Despite the surge in its stock price following the report, Palo Alto is down substantially from its all-time high. As you read along, you’ll find out that the stock still has plenty of upside potential. Palo Alto’s balance of value and growth is an incredible recipe for success for long-term investors and makes it a stock worth considering.

Palo Alto Proves Its Naysayers Wrong With Its Solid Fundamentals

Palo Alto beat analysts’ expectations and generated about $1.4 billion in revenue in its third quarter. The company didn’t just surpass analyst expectations of $1.36 billion but reported revenue growth of 29% year-over-year, thanks to a 40% increase in billings.

Palo Alto’s CEO, Nikesh Arora, said that the solid top-line growth in the third quarter demonstrated the company’s efficiency and consistent execution in capitalizing on the secular tailwinds in the cybersecurity sector. He added that its strong portfolio has allowed the company to raise guidance across billings, revenue, and earnings per share for the year.

Palo Alto’s GAAP net loss for the third quarter was $73.2 million compared to the $145.1 million loss reported in the third quarter of 2021. Moreover, the company was successful in generating non-GAAP earnings per share of $1.79 vs. analysts’ expectations of $1.68.

Palo Alto’s Profitability is Improving

Palo Alto’s non-GAAP net income for the most recent quarter amounted to $193.1 million compared to $139.5 million generated in the same quarter last year. Hence, Palo Alto’s profitability metrics continue to impress and have effectively solidified its financial positioning.
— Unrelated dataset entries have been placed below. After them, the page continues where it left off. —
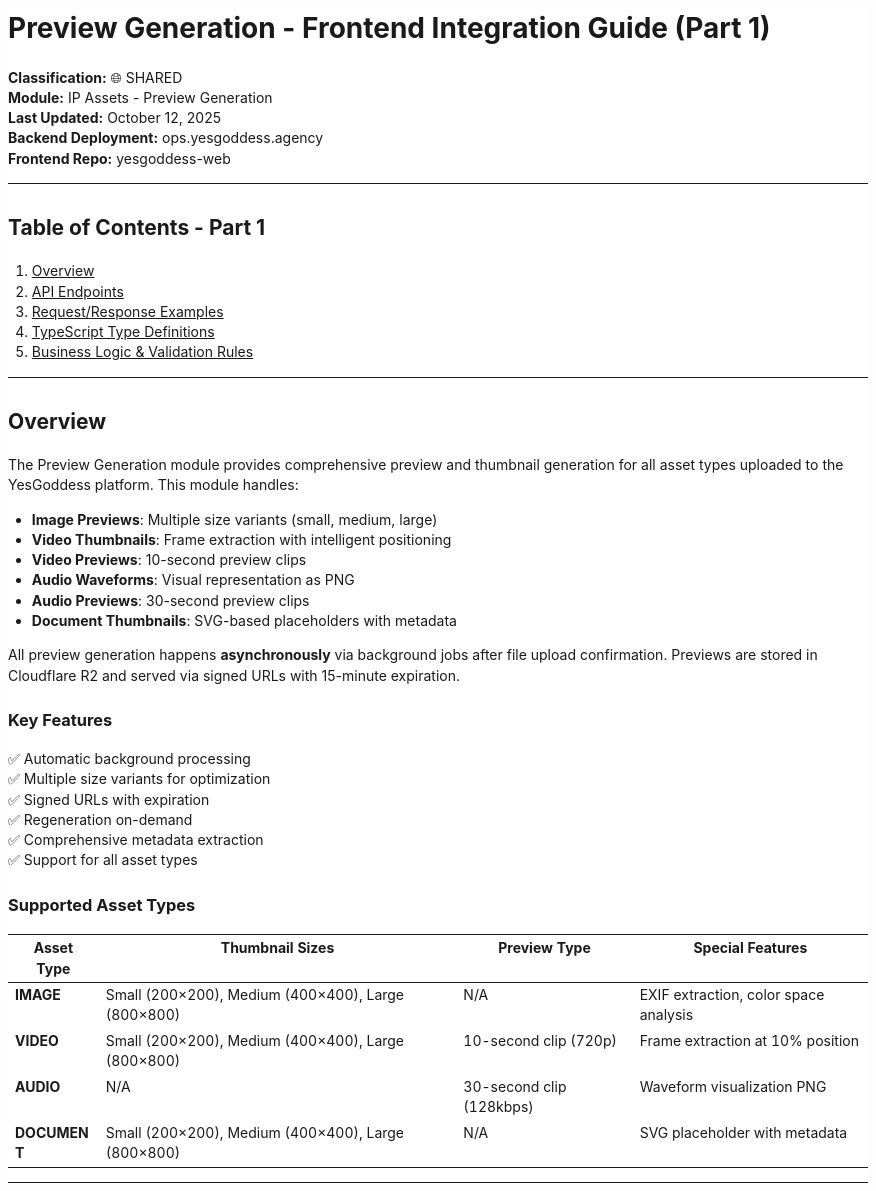 # Preview Generation - Frontend Integration Guide (Part 1)

**Classification:** 🌐 SHARED  
**Module:** IP Assets - Preview Generation  
**Last Updated:** October 12, 2025  
**Backend Deployment:** ops.yesgoddess.agency  
**Frontend Repo:** yesgoddess-web

---

## Table of Contents - Part 1

1. [Overview](#overview)
2. [API Endpoints](#api-endpoints)
3. [Request/Response Examples](#requestresponse-examples)
4. [TypeScript Type Definitions](#typescript-type-definitions)
5. [Business Logic & Validation Rules](#business-logic--validation-rules)

---

## Overview

The Preview Generation module provides comprehensive preview and thumbnail generation for all asset types uploaded to the YesGoddess platform. This module handles:

- **Image Previews**: Multiple size variants (small, medium, large)
- **Video Thumbnails**: Frame extraction with intelligent positioning
- **Video Previews**: 10-second preview clips
- **Audio Waveforms**: Visual representation as PNG
- **Audio Previews**: 30-second preview clips
- **Document Thumbnails**: SVG-based placeholders with metadata

All preview generation happens **asynchronously** via background jobs after file upload confirmation. Previews are stored in Cloudflare R2 and served via signed URLs with 15-minute expiration.

### Key Features

✅ Automatic background processing  
✅ Multiple size variants for optimization  
✅ Signed URLs with expiration  
✅ Regeneration on-demand  
✅ Comprehensive metadata extraction  
✅ Support for all asset types  

### Supported Asset Types

| Asset Type | Thumbnail Sizes | Preview Type | Special Features |
|------------|----------------|--------------|------------------|
| **IMAGE** | Small (200×200), Medium (400×400), Large (800×800) | N/A | EXIF extraction, color space analysis |
| **VIDEO** | Small (200×200), Medium (400×400), Large (800×800) | 10-second clip (720p) | Frame extraction at 10% position |
| **AUDIO** | N/A | 30-second clip (128kbps) | Waveform visualization PNG |
| **DOCUMENT** | Small (200×200), Medium (400×400), Large (800×800) | N/A | SVG placeholder with metadata |

---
Palo Alto’s raised guidance for its Fiscal fourth quarter calls for revenue to be in the range of $5.48 billion and $5.5 billion, representing year-over-year growth of almost 29%. Moreover, it also expects total billings to amount to $7.106-$7.136 billion, implying year-over-year growth of 30%+.

Palo Alto’s chief financial officer, Dipak Golechha, said, “Our drive to deliver strong total shareholder return in Q3 was headlined by our revenue growth, while we also balanced operating margin expansion and free cash flow conversion.”

Palo Alto Keeps on Growing

Palo Alto’s next-gen security (NGS), which includes Prisma and Cortex, has aggressively expanded, with almost $3 billion in acquisitions in the past couple of years. The expansion has helped it gain greater market share from its competition.

The company’s annual recurring revenue from NGS services increased 65% year-over-year to $1.6 billion. During the third quarter, Cortex and Prisma expanded their active customer bases by 64% and 23%, respectively.

The company aims to increase its earnings per share by about 42% in the fourth quarter. It also plans to end the year with an adjusted free cash flow margin between 32.5%-33% vs. the 32.6% margin in Fiscal 2021.

In its earnings presentation, PANW showed that its business is resistant to most macroeconomic headwinds. The company declared that issues like supply-chain disturbances, geopolitical conflicts, and cross-border cyberattacks have the potential to generate massive growth for the business.

Moreover, Palo Alto highlighted that the company is immune to inflation because companies are less likely to reduce their security spending just because their costs are crippling. These statements show that Palo Alto is confident in its business and more likely to dodge macroeconomic headwinds.

Wall Street’s Take on PANW Stock

Turning to Wall Street, PANW stock maintains a Strong Buy consensus rating. Out of 22 total analyst ratings, 21 Buys and one Hold were assigned over the past three months.

The average PANW stock price target is $630.73, implying 22.6% upside potential. Analyst price targets range from a low of $517 per share to a high of $823 per share.

Takeaway – PANW is a Stock for the Long Term

Palo Alto operates in a competitive industry; however, its strong fiscal Q3 results showed that the company still has plenty of fuel left in the tank. Its valuation seems more attractive compared to the past as it continues to improve its profitability.

Palo Alto’s guidance for the fourth quarter implies strong growth ahead, and long-term tailwinds make PANW a cybersecurity stock to consider for the long term.